A brief update from the garden
In other iterations of this site, I sometimes nattered on about planting things in the ground and hoping they grew, and stuff like such. In that spirit, then, with the dirt still on my hands and now staining the keyboard…
…over the winter, we doubled the size of the garden, the one out at my father-in-law’s place, not the one we abandoned at our home in town. This involved using power tools and a digging device which attaches to the back of the tractor, and one’s back. And mixing cement. We somehow counted the thing and ended up with 10,000 square feet, which I’m sure is wrong, only I don’t know if it’s way over or way under. I’m used to measuring things in picas and points (six picas or 72 points make an inch), so an expanse of wavy land is mysterious.

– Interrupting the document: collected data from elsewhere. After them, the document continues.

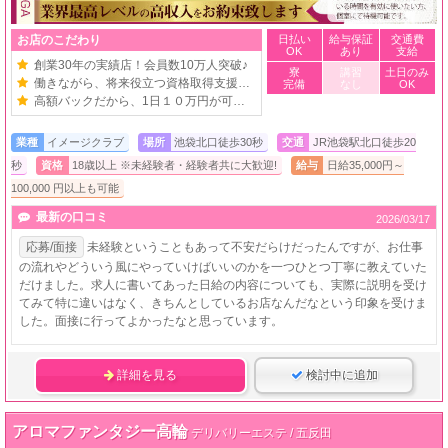
お店のこだわり
日払い
給与保証
交通費
OK
あり
支給
創業30年の実績店！会員数10万人突破♪
寮
講習
土日のみ
働きながら、将来役立つ資格取得支援も有！
完備
なし
OK
高額バックだから、1日１０万円が可能！
業種
イメージクラブ
場所
池袋北口徒歩30秒
交通
JR池袋駅北口徒歩20
秒
資格
18歳以上 ※未経験者・経験者共に大歓迎!
給与
日給35,000円～
100,000 円以上も可能
最新の口コミ
2026/03/17
応募/面接
未経験ということもあって不安だらけだったんですが、お仕事
の流れやどういう風にやっていけばいいのかを一つひとつ丁寧に教えていた
だけました。求人に書いてあった日給の内容についても、実際に説明を受け
てみて特に違いはなく、きちんとしているお店なんだなという印象を受けま
した。面接に行ってよかったなと思っています。
詳細を見る
検討中に追加
アロマファンタジー高輪
デリバリーエステ / 五反田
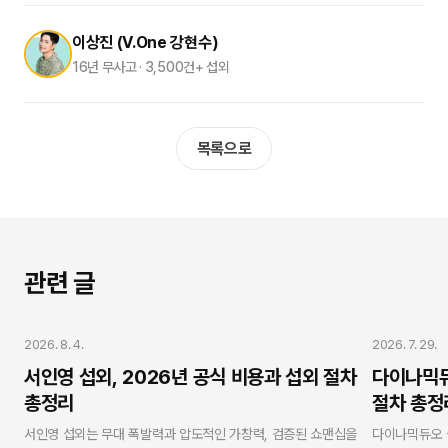
이상진 (V.One 강현수)
16년 무사고 · 3,500건+ 섭외
목록으로
관련 글
가수 섭외
가수 섭외
2026. 8. 4.
2026. 7. 29.
서인영 섭외, 2026년 공식 비용과 섭외 절차
다이나믹듀
총정리
절차 총정
서인영 섭외는 무대 폭발력과 압도적인 가창력, 검증된 쇼맨십을
다이나믹듀오 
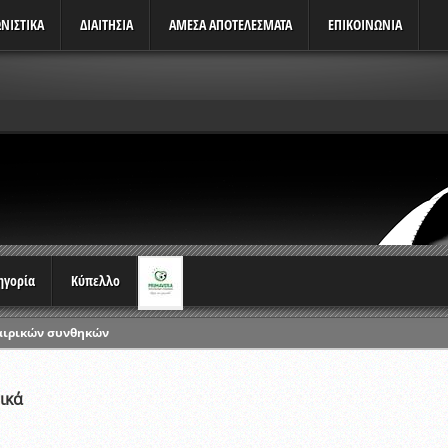
ΝΙΣΤΙΚΆ
ΔΙΑΙΤΗΣΙΑ
ΑΜΕΣΑ ΑΠΟΤΕΛΕΣΜΑΤΑ
ΕΠΙΚΟΙΝΩΝΙΑ
τηγορία
Κύπελλο
αιρικών συνθηκών
ρωταθλημάτων
ικών γραπτών εξετάσεων και αγωνιστικών δοκιμασιών διαιτητών και 
ικά
λου Ερασιτεχνών 2015-2016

Mostly we extended the fence so the deer wouldn’t keep eating our blackberries down to the nub. And because we could. And because my father-in-law and I don’t really trust the economy. And because we both need a hobby.
Well.
Because it’s fun. And we like eating well.
Some of that, anyhow.
Dan has already put in garlic and green onions, and mulched the asparagus/rhubarb stand, and probably done some other things I haven’t noticed. And we planted two more apple trees down in the orchard…the most optimistic thing men of our years (67 and 50) could possibly do, especially since none of the trees in our four-year-old (or is it three?) orchard are yet ready to bear fruit. That’s not the point, nor do we really know what we’ll do with all the fruit they do bear, should that actually happen.

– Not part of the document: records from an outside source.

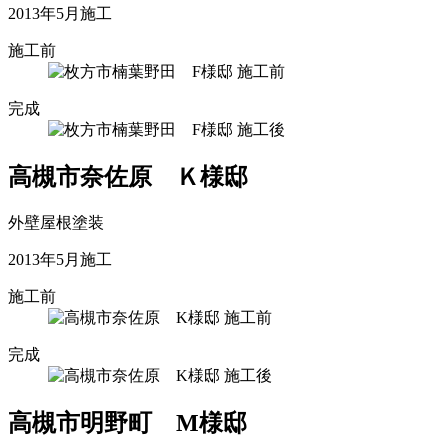
2013年5月施工
施工前
完成
高槻市奈佐原 Ｋ様邸
外壁屋根塗装
2013年5月施工
施工前
完成
高槻市明野町 М様邸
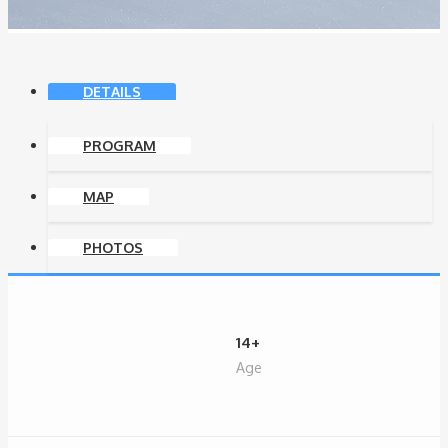
DETAILS
PROGRAM
MAP
PHOTOS
14+
Age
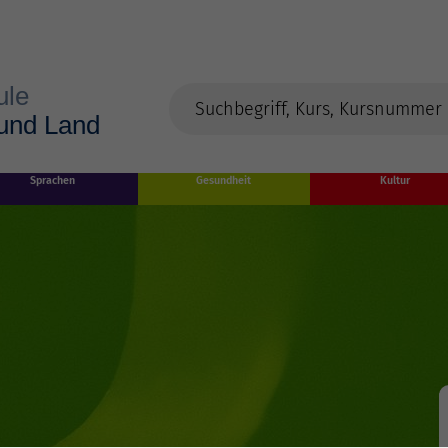
Sprachen
Gesundheit
Kultur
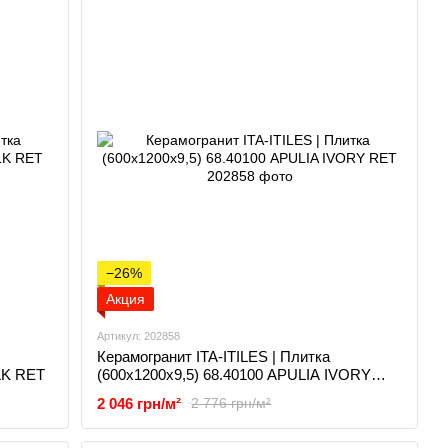
−26%
Акция
Артикул: 202858
Керамогранит ITA-ITILES | Плитка
LK RET
(600x1200x9,5) 68.40100 APULIA IVORY
RET
2 046 грн/м²
2 776 грн/м²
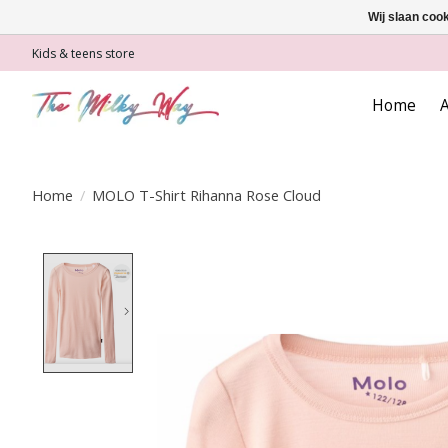
Wij slaan coo
Kids & teens store
Home
A
Home
/
MOLO T-Shirt Rihanna Rose Cloud
Product image slideshow Items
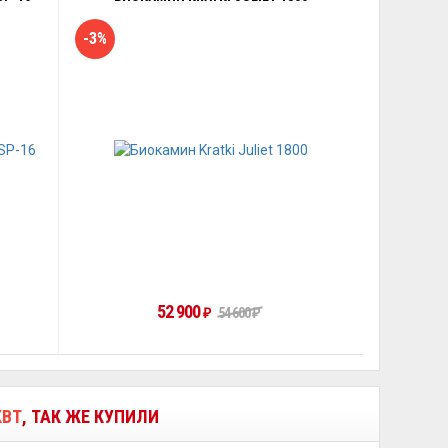
-3%
52 900
54 600
₽
₽
КВТ
, ТАК ЖЕ КУПИЛИ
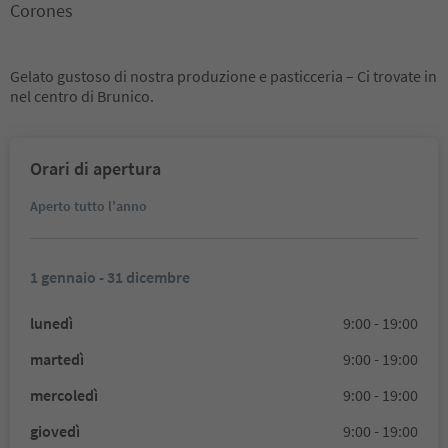
Corones
Gelato gustoso di nostra produzione e pasticceria – Ci trovate in
nel centro di Brunico.
Orari di apertura
Aperto tutto l'anno
1 gennaio - 31 dicembre
lunedì
9:00 - 19:00
martedì
9:00 - 19:00
mercoledì
9:00 - 19:00
giovedì
9:00 - 19:00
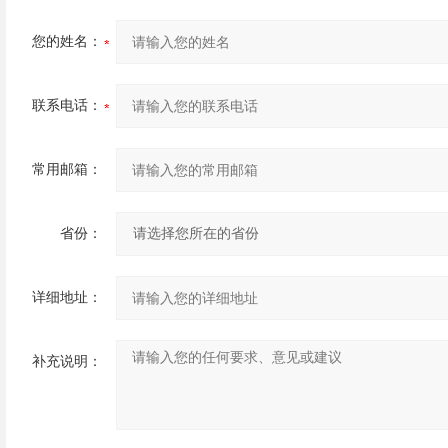
您的姓名：
联系电话：
常用邮箱：
省份：
详细地址：
补充说明：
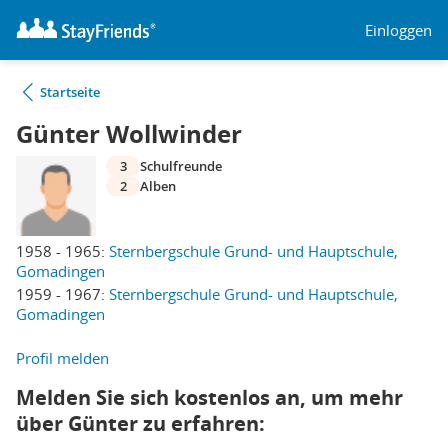
Einloggen
Startseite
Günter Wollwinder
3
Schulfreunde
2
Alben
1958 - 1965:
Sternbergschule Grund- und Hauptschule,
Gomadingen
1959 - 1967:
Sternbergschule Grund- und Hauptschule,
Gomadingen
Profil melden
Melden Sie sich kostenlos an, um mehr
über Günter zu erfahren:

Today, then, anticipating this evening’s rain, we planted three rows of red potatoes. They will go in the pressure cooker with the greasy beans, and, then, will last as far into the winter as we can manage to keep them from rotting. Still, three rows is overkill.
And I’m sure my back will have its say in the morning. Planting potatoes involves doing these things: putting the new cultivator on the back of the tractor and running it across the soil; bringing the ’tiller down from the barn, and running it across the soil four or five times; bringing the hand plow down from the barn, after we change the blade on it, which involved going back to the house to get the grinder so we could take the bolt off the smaller blade, and using it to cut a straight line across the garden. That part took several passes, because I am inexpert in these arts, and my father-in-law insists upon straight lines. As do I, though I tend to be more lenient when physical labor is involved. Then one tosses pre-cut potatoes (bigger than you’d cut for stew, one eye to each fragment) into the ditch you’ve cut with the hand plow, following behind with some 10-10-10 fertilizer (we aspire to being organic, but mean to eat, and the soil is not yet repaired to the point where we can avoid commercial fertilizers entirely), and then hoeing dirt over the whole mess.
It’s also a bit of an experiment. The top row we covered only in dirt; the middle row we covered in leaves and then hoed dirt and leaves together into a mound; the third row, we simply covered in dry leaves. They may all work equally well, or not. We’ll see.
And then we put all our tools away, except whichever one we forgot down in the garden, and headed off for cool drinks. A pineapple milkshake, in my case, since I just came back from the big city with a car full of frothy beverages which won’t be suitable to drink until at least tonight.
That’s it.
Gratuitous musical footnote: Because Al Moss tells me I should, I’ve been carrying the Band Of Heathens CD in the truck. I remembered it was there today, and gave it another try. Al has astonishingly good taste for somebody who’s been a paid promoter of music all these years, and generally I have learned to trust him. BOH seem like they’d be good on the radio, but I’m still not convinced I want to play them at home for my friends, if that makes any sense. But we’ll leave the disc in place until Maggie makes me put Lucinda Williams back in.